Веласкес | страница 47



Веласкес стал придворным живописцем. С этого времени вся жизнь художника была тесно связана с жизнью королевского двора, органически вплелась в него, чтобы потом быть для потомков зеркальным отражением эпохи Филиппа IV.

Семья художника поселилась в самом центре Мадрида, близ громадной новой площади — Пласа Майор (Большая площадь), которая служила местом всевозможных парадных представлений, рыцарских турниров, народных празднеств, а также местом исполнения акта веры — постановлений «справедливого» церковного суда — аутодафе. Дом художника был светлым и просторным. Только новые его жильцы никак не могли привыкнуть к большим ставням на окнах и каменным полам в некоторых из комнат — в Севилье такого не было. Дело в том, что лето в Мадриде длится чуть ли не девять месяцев, и стоит такая жара, что только ставни и прохлада пола бывают хорошей защитой от зноя.

В распоряжении художника были две мастерские.

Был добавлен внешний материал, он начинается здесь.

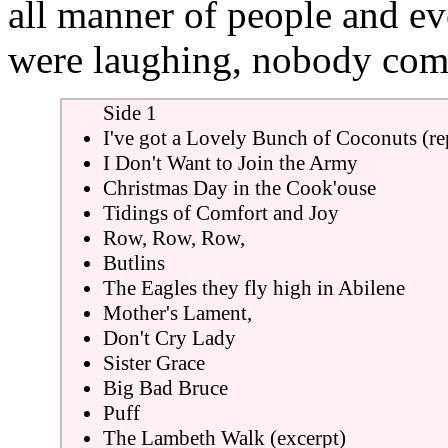
all manner of people and e
were laughing, nobody com
Side 1
I've got a Lovely Bunch of Coconuts (re
I Don't Want to Join the Army
Christmas Day in the Cook'ouse
Tidings of Comfort and Joy
Row, Row, Row,
Butlins
The Eagles they fly high in Abilene
Mother's Lament,
Don't Cry Lady
Sister Grace
Big Bad Bruce
Puff
The Lambeth Walk (excerpt)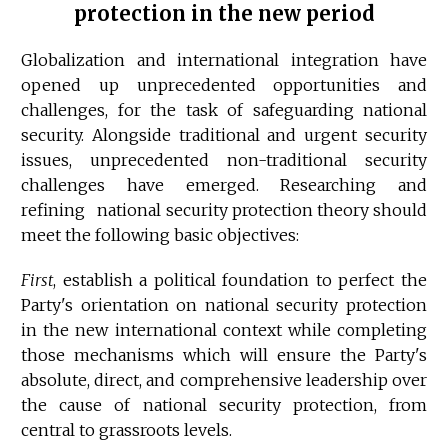
protection in the new period
Globalization and international integration have
opened up unprecedented opportunities and
challenges, for the task of safeguarding national
security. Alongside traditional and urgent security
issues, unprecedented non-traditional security
challenges have emerged. Researching and
refining national security protection theory should
meet the following basic objectives:
First
, establish a political foundation to perfect the
Party's orientation on national security protection
in the new international context while completing
those mechanisms which will ensure the Party's
absolute, direct, and comprehensive leadership over
the cause of national security protection, from
central to grassroots levels.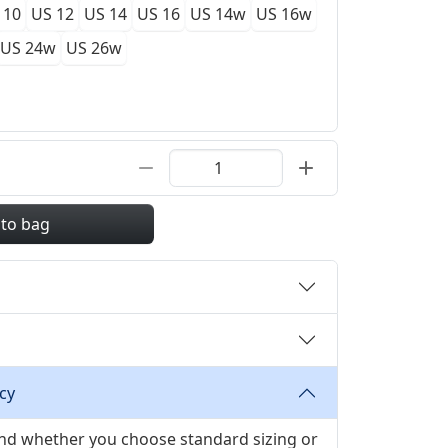
 10
US 12
US 14
US 16
US 14w
US 16w
US 24w
US 26w
 to bag
cy
 and whether you choose standard sizing or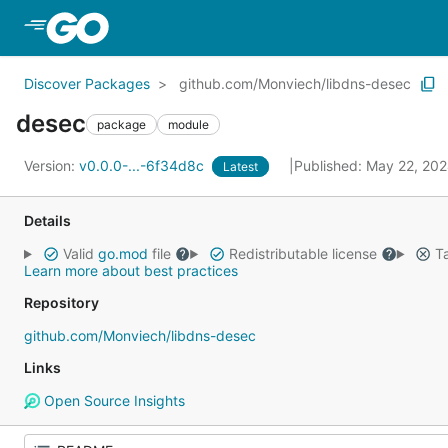
Skip to Main Content
Discover Packages
github.com/Monviech/libdns-desec
desec
package
module
Version:
v0.0.0-...-6f34d8c
Published: May 22, 20
Latest
Details
Valid
go.mod
file
Redistributable license
Ta
Learn more about best practices
Repository
github.com/Monviech/libdns-desec
Links
Open Source Insights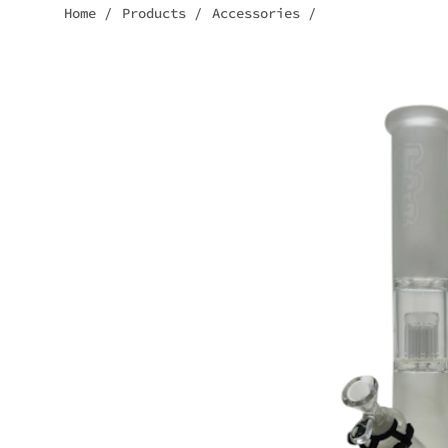
Home
/
Products
/
Accessories
/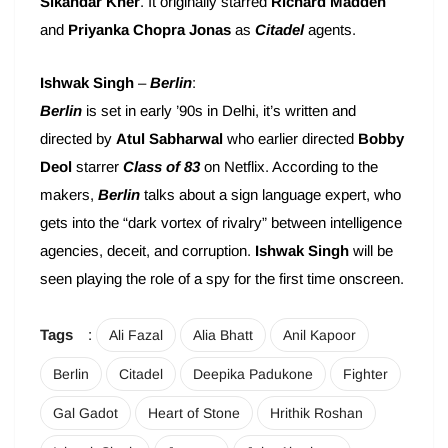
Sikandar Kher
. It originally starred
Richard Madden
and
Priyanka Chopra Jonas
as
Citadel
agents.
Ishwak Singh
–
Berlin
:
Berlin
is set in early ’90s in Delhi, it’s written and
directed by
Atul Sabharwal
who earlier directed
Bobby
Deol
starrer
Class of 83
on Netflix. According to the
makers,
Berlin
talks about a sign language expert, who
gets into the “dark vortex of rivalry” between intelligence
agencies, deceit, and corruption.
Ishwak Singh
will be
seen playing the role of a spy for the first time onscreen.
Tags
:
Ali Fazal
Alia Bhatt
Anil Kapoor
Berlin
Citadel
Deepika Padukone
Fighter
Gal Gadot
Heart of Stone
Hrithik Roshan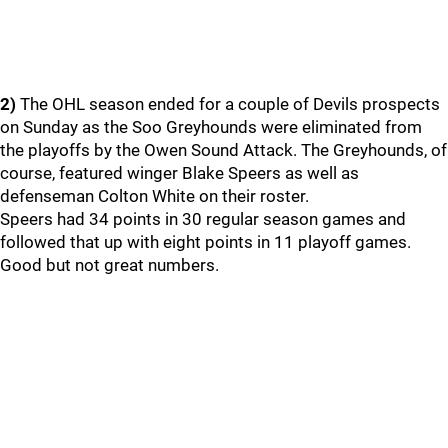
2)
The OHL season ended for a couple of Devils prospects
on Sunday as the Soo Greyhounds were eliminated from
the playoffs by the Owen Sound Attack. The Greyhounds, of
course, featured winger Blake Speers as well as
defenseman Colton White on their roster.
Speers had 34 points in 30 regular season games and
followed that up with eight points in 11 playoff games.
Good but not great numbers.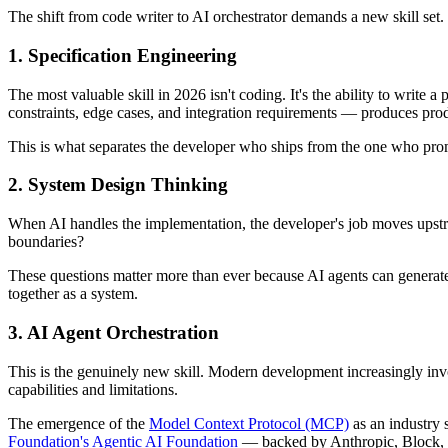
The shift from code writer to AI orchestrator demands a new skill set. 
1. Specification Engineering
The most valuable skill in 2026 isn't coding. It's the ability to writ
constraints, edge cases, and integration requirements — produces prod
This is what separates the developer who ships from the one who prom
2. System Design Thinking
When AI handles the implementation, the developer's job moves upst
boundaries?
These questions matter more than ever because AI agents can generate c
together as a system.
3. AI Agent Orchestration
This is the genuinely new skill. Modern development increasingly inv
capabilities and limitations.
The emergence of the
Model Context Protocol (MCP)
as an industry 
Foundation's Agentic AI Foundation
— backed by Anthropic, Block, a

Одна на Пласа Майор, а другая в одном из крыльев королевского Альказара.

Дворец Альказар хранил черты восточного стиля. Перестроенный из старинной мавританской крепости, он был мрачным и угрюмым. Попав сюда впервые, маэстро поразился неприветливости внутренних покоев. Обставленные с великолепной роскошью, они не носили отпечатка обжитого помещения. Окна его мастерской, в общем больше похожие на крепостные амбразуры, были обращены на запад, к мелководному Мансанаресу. Когда к концу дня солнце, уставшее за день, наконец, заглядывало в мастерскую, оно постоянно видело человека, быстро наносящего кистью мазки на полотно.

С первых же дней пребывания на новой должности Веласкес понял, что у него в жизни уже не будет спокойных и свободных дней. Утро начиналось с того, что он тщательно проверял свое платье: королевский живописец должен быть безупречно одетым. Требовательна испанская придворная мода! Казалось, что может быть легче — черный камзол с большим белым накрахмаленным воротником. Но так могло казаться только со стороны. Фасон камзола тоже строго предопределялся, материал соответствовал временам года — шелк, бархат, сукно. Маэстро невольно улыбался, вспоминая, что первым его книжным приобретением в Мадриде была книга «О правилах поведения придворного». Да, да, придворного.

Утром и вечером, совершая прогулку от дворца к дому, он разрешал себе отдохнуть и поразмыслить. Интересно, что бы сказал почивший отец Салаеар, увидев его теперь? Может быть, он нахмурил бы свои густые оставшиеся до старости черными брови, тряхнул бы седою головой, что было признаком крайнего неудовольствия. Или просто сказал: «Мальчик мой! Не сделал ли ты ошибки, поспешив расстаться с Севильей? Что даст твоему таланту Мадрид и двор? Не обмельчает ли твоя кисть, не потускнеет ли гений, когда ты изо дня в день будешь писать портреты, так похожие друг на друга? Круг моделей твоих стал очень ограниченным. Все члены королевской семьи похожи между собой. То немногое другое, что напишешь ты в часы, вырванные у сна, не будет определять твое творчество. Не кажется ли тебе так?» — «Нет, падре, — маэстро мысленно продолжал разговор, — это не так. Вы говорите, похожи, но это только для тех, у кого черный цвет — всегда черный, тогда как для меня существует больше пятидесяти его оттенков. Так дело обстоит с цветами. Не похожи и модели. Даже два портрета одного и того же лица художник пишет по-разному. В человеке, кроме внешних черт, есть внутренние, их замечаю я. Не стоит огорчаться, падре. Вы хотите, очевидно, напомнить мне еще о свободе? Мне действительно нелегко. Но я докажу вам, дорогой мой наставник, что не зря был вашим учеником».